Prompt: Lay out the text lines of the following data as a JSON list of strings, with one string per line and no blank lines. Leave the pictures out of the answer.

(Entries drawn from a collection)
● ● ● ● ●
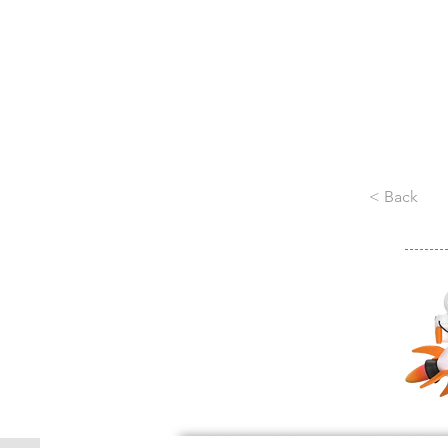
< Back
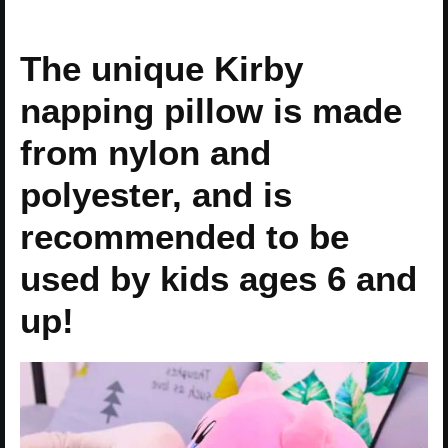
The unique Kirby
napping pillow is made
from nylon and
polyester, and is
recommended to be
used by kids ages 6 and
up!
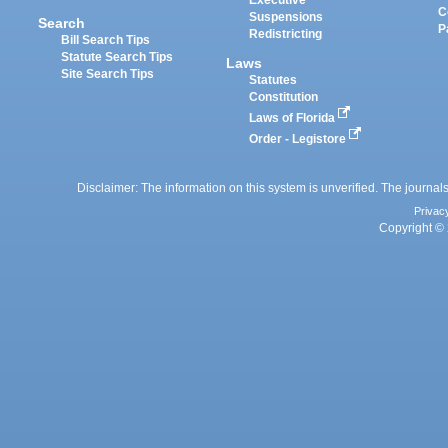
Executive
C
Suspensions
Search
P
Redistricting
Bill Search Tips
Statute Search Tips
Laws
Site Search Tips
Statutes
Constitution
Laws of Florida
Order - Legistore
Disclaimer: The information on this system is unverified. The journals
Privac
Copyright © 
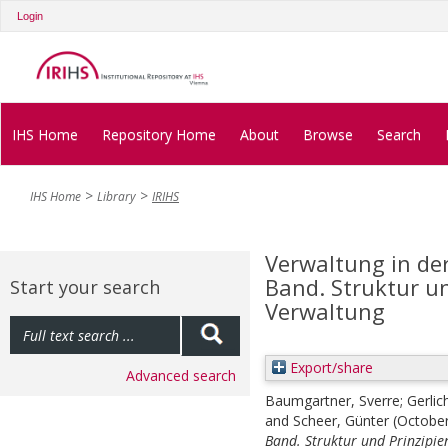
Login
IHS Home
Repository Home
About
Browse
Search
IHS Home
Library
IRIHS
Verwaltung in der
Band. Struktur un
Start your search
Verwaltung
Export/share
Advanced search
Baumgartner, Sverre
;
Gerlic
and
Scheer, Günter
(Octobe
Band. Struktur und Prinzipie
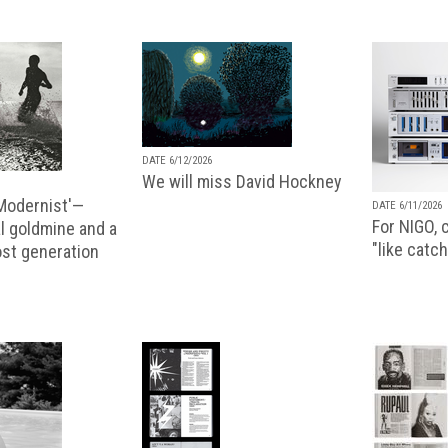
DATE 6/12/2026
We will miss David Hockney
 Modernist'—
DATE 6/11/2026
For NIGO, c
l goldmine and a
"like catch
lost generation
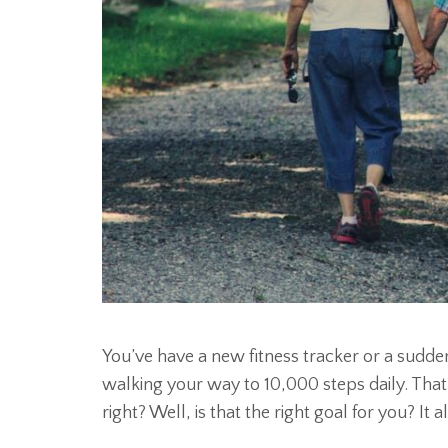
You’ve have a new fitness tracker or a sudden
walking your way to 10,000 steps daily. Tha
right? Well, is that the right goal for you? It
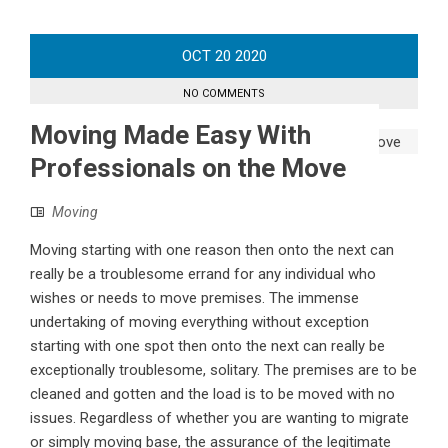
OCT
20
2020
NO COMMENTS
Moving Made Easy With
Professionals on the Move
Moving
Moving starting with one reason then onto the next can
really be a troublesome errand for any individual who
wishes or needs to move premises. The immense
undertaking of moving everything without exception
starting with one spot then onto the next can really be
exceptionally troublesome, solitary. The premises are to be
cleaned and gotten and the load is to be moved with no
issues. Regardless of whether you are wanting to migrate
or simply moving base, the assurance of the legitimate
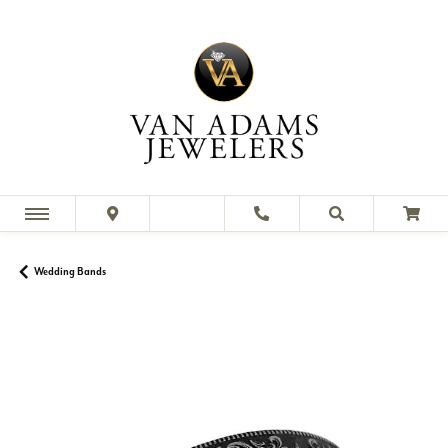
Wedding Bands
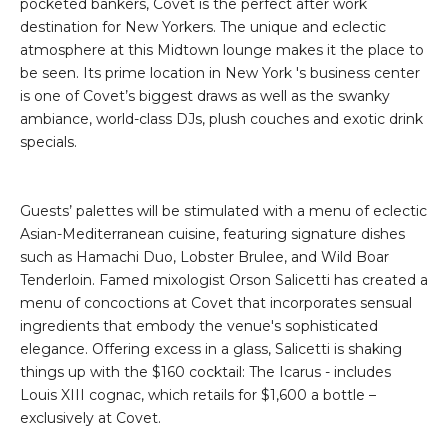
pocketed bankers, Covet is the perfect after work
destination for New Yorkers. The unique and eclectic
atmosphere at this Midtown lounge makes it the place to
be seen. Its prime location in New York 's business center
is one of Covet’s biggest draws as well as the swanky
ambiance, world-class DJs, plush couches and exotic drink
specials.
Guests’ palettes will be stimulated with a menu of eclectic
Asian-Mediterranean cuisine, featuring signature dishes
such as Hamachi Duo, Lobster Brulee, and Wild Boar
Tenderloin. Famed mixologist Orson Salicetti has created a
menu of concoctions at Covet that incorporates sensual
ingredients that embody the venue's sophisticated
elegance. Offering excess in a glass, Salicetti is shaking
things up with the $160 cocktail: The Icarus - includes
Louis XIII cognac, which retails for $1,600 a bottle –
exclusively at Covet.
● ● ● ● ●
Result of the exercise:
[
  "< Back",
  "The unique Kirby",
  "napping pillow is made",
  "from nylon and",
  "polyester, and is",
  "recommended to be",
  "used by kids ages 6 and",
  "up!",
  "Executive",
  "C",
  "Suspensions",
  "Search",
  "P",
  "Redistricting",
  "Bill Search Tips",
  "Statute Search Tips",
  "Laws",
  "Site Search Tips",
  "Statutes",
  "Constitution",
  "Laws of Florida",
  "Order - Legistore",
  "Disclaimer: The information on this system is unverified. The journals",
  "Privac",
  "Copyright © ",
  "Login",
  "IHS Home",
  "Repository Home",
  "About",
  "Browse",
  "Search",
  "IHS Home",
  "Library",
  "IRIHS",
  "Verwaltung in der",
  "Band. Struktur un",
  "Start your search",
  "Verwaltung",
  "Export/share",
  "Advanced search",
  "Baumgartner, Sverre",
  ";",
  "Gerlic",
  "and",
  "Scheer, Günter",
  "(Octobe",
  "Band. Struktur und Prinzipie",
  "DATE 6/12/2026",
  "We will miss David Hockney",
  " Modernist'—",
  "DATE 6/11/2026",
  "For NIGO, c",
  "l goldmine and a",
  "\"like catch",
  "lost generation",
  "You’ve have a new fitness tracker or a sudden",
  "walking your way to 10,000 steps daily. Tha",
  "right? Well, is that the right goal for you? It",
  "OCT",
  "20",
  "2020",
  "NO COMMENTS",
  "Moving Made Easy With",
  "Professionals on the Move",
  "Moving",
  "Moving starting with one reason then onto the next can",
  "really be a troublesome errand for any individual who",
  "wishes or needs to move premises. The immense",
  "undertaking of moving everything without exception",
  "starting with one spot then onto the next can really be",
  "exceptionally troublesome, solitary. The premises are to be",
  "cleaned and gotten and the load is to be moved with no",
  "issues. Regardless of whether you are wanting to migrate",
  "or simply moving base, the assurance of the legitimate",
  "Wedding Bands",
  "pocketed bankers, Covet is the perfect after work",
  "destination for New Yorkers. The unique and eclectic",
  "atmosphere at this Midtown lounge makes it the place to",
  "be seen. Its prime location in New York 's business center",
  "is one of Covet’s biggest draws as well as the swanky",
  "ambiance, world-class DJs, plush couches and exotic drink",
  "specials.",
  "Guests’ palettes will be stimulated with a menu of eclectic",
  "Asian-Mediterranean cuisine, featuring signature dishes",
  "such as Hamachi Duo, Lobster Brulee, and Wild Boar",
  "Tenderloin. Famed mixologist Orson Salicetti has created a",
  "menu of concoctions at Covet that incorporates sensual",
  "ingredients that embody the venue's sophisticated",
  "elegance. Offering excess in a glass, Salicetti is shaking",
  "things up with the $160 cocktail: The Icarus - includes",
  "Louis XIII cognac, which retails for $1,600 a bottle –",
  "exclusively at Covet."
]